Illustration of AI chip

Oreo maker and snack giant Mondelez is turning to generative AI to dramatically reduce the cost of creating marketing content. The company said its new tool, developed last year with ad agency Publicis Groupe and IT firm Accenture, could lower production expenses by 30% to 50%.

The AI system is expected to produce short TV ads ready for next year’s holiday season—and potentially the 2027 Super Bowl, according to Jon Halvorson, Mondelez’s global senior vice president of consumer experience.

The Cadbury chocolate maker has invested more than $40 million in the platform. Halvorson added that savings could increase if the tool can generate more complex video content. Faced with tariffs and tighter consumer spending, Mondelez—like other consumer goods companies—is using AI to reduce fees paid to agencies and accelerate product marketing timelines.

Competitors, including Kraft Heinz and Coca-Cola, have also experimented with AI-generated advertising. Coke’s 2024 AI-created holiday ads were criticized for computer-generated people lacking real emotion. Mondelez, by contrast, is not incorporating human likenesses in its AI output.

The company is already deploying AI-generated content on social media for Chips Ahoy in the U.S. and Milka chocolate in Germany. One eight-second Milka video shows chocolate waves rippling over a wafer, with different backgrounds tailored to target audiences.

“The cost to do animations is in the hundreds of thousands,” Halvorson said. “This type of setup is orders of magnitude smaller.”

In the U.S., Oreo will use the tool for product pages on Amazon and Walmart starting in November. Mondelez also plans to roll it out for Lacta chocolate and Oreo in Brazil, and Cadbury in the U.K., in the coming months.

Tina Vaswani, vice president of digital enablement and data, stressed that human oversight remains essential.
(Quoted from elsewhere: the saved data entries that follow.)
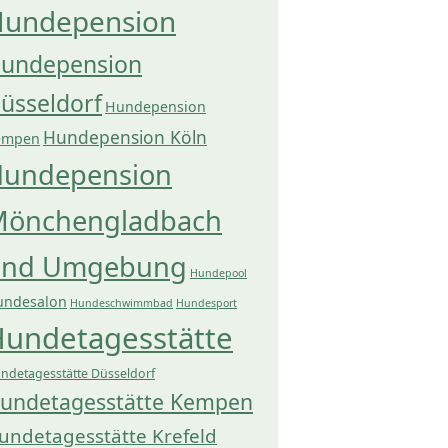
undepension
undepension
üsseldorf
Hundepension
Hundepension Köln
empen
undepension
önchengladbach
und Umgebung
Hundepool
undesalon
Hundeschwimmbad
Hundesport
undetagesstätte
ndetagesstätte Düsseldorf
undetagesstätte Kempen
undetagesstätte Krefeld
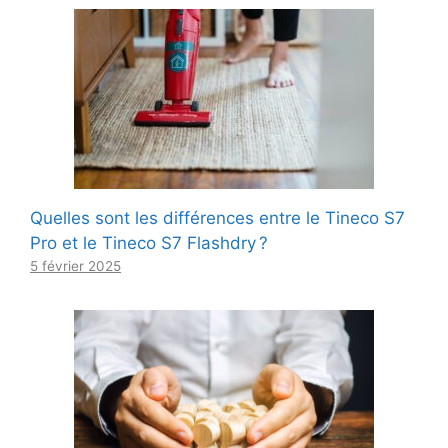
Quelles sont les différences entre le Tineco S7
Pro et le Tineco S7 Flashdry ?
5 février 2025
The company enforces strict rules prohibiting content that promotes unhealthy eating habits, vaping, overconsumption, manipulative language, or offensive stereotypes, according to internal guidelines.

Mondelez’s move highlights a broader trend among consumer goods companies: harnessing AI not only to save costs, but also to accelerate content creation and adapt to increasingly digital-first marketing channels.